## What you need to do
Take the lines below between the one holding "Editors pick - Set" and the one holding "occasionally be customized with embroidery or", inclusive, and copy them exactly. Add nothing.

(Stored entries)
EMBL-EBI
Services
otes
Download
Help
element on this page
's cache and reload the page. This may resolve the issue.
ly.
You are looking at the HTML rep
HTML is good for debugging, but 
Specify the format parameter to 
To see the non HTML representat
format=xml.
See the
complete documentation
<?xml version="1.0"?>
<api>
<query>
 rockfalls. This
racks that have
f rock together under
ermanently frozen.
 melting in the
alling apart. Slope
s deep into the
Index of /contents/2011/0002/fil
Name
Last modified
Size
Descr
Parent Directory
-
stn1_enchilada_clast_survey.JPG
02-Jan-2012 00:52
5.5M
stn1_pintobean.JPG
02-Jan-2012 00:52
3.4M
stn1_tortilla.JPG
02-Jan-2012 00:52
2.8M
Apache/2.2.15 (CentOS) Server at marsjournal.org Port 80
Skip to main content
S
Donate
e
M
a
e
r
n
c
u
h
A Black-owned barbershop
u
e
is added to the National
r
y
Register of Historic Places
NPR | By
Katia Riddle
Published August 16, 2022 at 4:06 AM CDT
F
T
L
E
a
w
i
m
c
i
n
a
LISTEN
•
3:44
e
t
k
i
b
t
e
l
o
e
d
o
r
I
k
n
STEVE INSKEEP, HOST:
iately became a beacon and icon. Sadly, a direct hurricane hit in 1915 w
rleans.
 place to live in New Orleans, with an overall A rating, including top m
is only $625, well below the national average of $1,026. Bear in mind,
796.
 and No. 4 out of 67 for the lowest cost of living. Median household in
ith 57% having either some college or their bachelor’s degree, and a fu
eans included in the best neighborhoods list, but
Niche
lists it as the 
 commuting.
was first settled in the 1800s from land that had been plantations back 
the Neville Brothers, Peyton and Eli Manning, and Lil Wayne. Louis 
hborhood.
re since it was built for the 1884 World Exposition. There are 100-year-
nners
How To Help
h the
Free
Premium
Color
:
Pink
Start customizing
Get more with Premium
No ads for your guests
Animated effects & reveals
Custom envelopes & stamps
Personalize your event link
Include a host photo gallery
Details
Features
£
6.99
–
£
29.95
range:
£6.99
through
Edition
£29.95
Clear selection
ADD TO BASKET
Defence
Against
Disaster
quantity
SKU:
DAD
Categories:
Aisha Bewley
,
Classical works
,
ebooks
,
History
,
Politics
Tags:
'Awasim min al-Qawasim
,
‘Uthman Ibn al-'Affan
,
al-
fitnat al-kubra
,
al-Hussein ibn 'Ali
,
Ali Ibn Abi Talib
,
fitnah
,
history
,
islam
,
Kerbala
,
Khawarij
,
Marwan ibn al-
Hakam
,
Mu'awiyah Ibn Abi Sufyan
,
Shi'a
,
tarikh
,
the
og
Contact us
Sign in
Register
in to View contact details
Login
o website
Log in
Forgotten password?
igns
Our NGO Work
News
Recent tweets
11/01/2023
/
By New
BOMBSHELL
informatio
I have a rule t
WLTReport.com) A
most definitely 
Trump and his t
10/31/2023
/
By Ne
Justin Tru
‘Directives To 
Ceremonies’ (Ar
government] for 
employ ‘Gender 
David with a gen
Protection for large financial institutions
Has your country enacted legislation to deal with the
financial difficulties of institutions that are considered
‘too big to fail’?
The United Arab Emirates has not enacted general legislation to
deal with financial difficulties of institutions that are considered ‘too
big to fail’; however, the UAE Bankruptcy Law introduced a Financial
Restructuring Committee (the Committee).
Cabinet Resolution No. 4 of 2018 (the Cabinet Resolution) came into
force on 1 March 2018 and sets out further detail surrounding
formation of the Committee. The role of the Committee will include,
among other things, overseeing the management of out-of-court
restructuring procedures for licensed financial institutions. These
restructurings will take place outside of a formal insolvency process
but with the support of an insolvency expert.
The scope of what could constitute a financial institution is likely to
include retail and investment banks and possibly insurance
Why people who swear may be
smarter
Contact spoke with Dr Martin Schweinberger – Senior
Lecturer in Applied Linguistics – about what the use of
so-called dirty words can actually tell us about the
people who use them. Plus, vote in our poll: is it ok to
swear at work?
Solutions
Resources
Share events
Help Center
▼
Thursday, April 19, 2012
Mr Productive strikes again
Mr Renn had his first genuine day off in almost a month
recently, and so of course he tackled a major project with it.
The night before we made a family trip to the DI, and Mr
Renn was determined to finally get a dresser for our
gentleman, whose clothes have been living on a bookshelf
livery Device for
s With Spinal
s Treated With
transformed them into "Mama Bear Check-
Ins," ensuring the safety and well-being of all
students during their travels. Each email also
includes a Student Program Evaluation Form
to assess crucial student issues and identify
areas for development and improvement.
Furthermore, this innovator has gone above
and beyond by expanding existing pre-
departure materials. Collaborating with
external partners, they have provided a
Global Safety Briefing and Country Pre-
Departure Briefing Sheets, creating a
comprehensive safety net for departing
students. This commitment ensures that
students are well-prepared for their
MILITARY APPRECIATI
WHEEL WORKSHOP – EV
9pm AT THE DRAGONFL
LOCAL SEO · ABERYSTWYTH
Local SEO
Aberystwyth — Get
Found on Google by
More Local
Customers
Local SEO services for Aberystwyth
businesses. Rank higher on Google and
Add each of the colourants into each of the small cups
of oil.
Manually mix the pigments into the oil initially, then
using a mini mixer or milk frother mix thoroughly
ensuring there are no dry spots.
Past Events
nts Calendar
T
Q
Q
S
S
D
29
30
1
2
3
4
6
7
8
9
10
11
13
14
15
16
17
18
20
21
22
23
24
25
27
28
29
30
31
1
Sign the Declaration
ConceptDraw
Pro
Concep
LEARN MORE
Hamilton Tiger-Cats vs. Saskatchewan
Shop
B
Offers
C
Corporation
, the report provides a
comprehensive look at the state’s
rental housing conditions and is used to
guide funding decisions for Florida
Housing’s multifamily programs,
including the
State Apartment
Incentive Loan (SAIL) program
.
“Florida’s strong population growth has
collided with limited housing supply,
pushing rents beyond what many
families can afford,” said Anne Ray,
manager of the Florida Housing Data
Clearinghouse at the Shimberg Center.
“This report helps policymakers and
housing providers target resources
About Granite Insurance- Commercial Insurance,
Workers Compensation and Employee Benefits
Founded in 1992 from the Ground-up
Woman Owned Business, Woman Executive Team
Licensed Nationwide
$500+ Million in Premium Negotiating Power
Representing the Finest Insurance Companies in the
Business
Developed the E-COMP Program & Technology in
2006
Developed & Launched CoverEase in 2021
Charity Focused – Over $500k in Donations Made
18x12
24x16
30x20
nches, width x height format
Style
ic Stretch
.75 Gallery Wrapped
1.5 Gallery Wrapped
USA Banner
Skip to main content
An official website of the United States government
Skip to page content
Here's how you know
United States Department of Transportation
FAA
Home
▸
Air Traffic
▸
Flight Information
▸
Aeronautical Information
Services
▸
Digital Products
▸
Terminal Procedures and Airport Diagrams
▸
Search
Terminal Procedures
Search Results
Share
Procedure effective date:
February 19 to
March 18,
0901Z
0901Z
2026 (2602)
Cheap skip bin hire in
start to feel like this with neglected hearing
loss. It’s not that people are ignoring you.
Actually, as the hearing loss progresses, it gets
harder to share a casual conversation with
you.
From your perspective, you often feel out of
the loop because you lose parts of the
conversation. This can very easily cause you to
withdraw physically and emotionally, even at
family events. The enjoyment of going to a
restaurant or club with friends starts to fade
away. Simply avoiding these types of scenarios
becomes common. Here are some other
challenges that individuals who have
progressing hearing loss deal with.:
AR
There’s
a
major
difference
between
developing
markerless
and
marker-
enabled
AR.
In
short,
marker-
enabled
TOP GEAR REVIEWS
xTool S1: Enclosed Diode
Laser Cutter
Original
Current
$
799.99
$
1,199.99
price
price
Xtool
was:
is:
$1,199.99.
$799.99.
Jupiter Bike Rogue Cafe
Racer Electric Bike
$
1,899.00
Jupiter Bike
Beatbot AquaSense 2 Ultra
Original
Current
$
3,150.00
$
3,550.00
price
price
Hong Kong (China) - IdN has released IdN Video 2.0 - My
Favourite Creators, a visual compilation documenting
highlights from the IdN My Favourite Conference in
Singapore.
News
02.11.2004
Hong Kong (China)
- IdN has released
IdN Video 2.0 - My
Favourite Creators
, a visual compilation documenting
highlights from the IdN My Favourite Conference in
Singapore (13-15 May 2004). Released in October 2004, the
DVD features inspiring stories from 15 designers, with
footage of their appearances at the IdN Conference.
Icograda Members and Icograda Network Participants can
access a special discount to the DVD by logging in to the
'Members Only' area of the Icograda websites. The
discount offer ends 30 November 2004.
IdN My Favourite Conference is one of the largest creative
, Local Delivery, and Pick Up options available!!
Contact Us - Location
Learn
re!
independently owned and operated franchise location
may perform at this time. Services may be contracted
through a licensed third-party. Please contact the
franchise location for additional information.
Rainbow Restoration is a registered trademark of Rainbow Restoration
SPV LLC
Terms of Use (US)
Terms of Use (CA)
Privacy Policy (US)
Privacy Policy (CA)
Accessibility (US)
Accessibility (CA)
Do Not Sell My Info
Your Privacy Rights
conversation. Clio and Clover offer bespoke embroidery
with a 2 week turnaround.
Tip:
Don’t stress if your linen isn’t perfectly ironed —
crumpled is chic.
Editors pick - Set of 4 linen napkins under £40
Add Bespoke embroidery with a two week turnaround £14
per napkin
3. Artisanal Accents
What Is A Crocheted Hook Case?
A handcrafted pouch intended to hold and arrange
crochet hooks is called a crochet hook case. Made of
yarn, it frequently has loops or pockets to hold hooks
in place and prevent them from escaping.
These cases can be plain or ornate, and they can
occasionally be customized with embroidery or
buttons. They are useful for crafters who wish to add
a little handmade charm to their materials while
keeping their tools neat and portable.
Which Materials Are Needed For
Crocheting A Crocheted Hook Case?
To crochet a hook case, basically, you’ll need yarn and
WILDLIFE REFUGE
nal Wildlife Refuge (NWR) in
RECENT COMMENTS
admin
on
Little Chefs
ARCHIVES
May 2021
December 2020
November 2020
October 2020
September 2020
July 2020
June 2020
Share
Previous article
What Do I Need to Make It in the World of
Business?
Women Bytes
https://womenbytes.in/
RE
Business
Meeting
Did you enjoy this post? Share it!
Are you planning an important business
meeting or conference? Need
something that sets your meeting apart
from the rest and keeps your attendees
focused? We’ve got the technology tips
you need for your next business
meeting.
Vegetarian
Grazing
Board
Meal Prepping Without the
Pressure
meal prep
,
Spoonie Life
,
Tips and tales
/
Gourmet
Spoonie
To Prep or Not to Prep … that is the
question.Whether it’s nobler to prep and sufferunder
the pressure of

## Output
Editors pick - Set of 4 linen napkins under £40
Add Bespoke embroidery with a two week turnaround £14
per napkin
3. Artisanal Accents
What Is A Crocheted Hook Case?
A handcrafted pouch intended to hold and arrange
crochet hooks is called a crochet hook case. Made of
yarn, it frequently has loops or pockets to hold hooks
in place and prevent them from escaping.
These cases can be plain or ornate, and they can
occasionally be customized with embroidery or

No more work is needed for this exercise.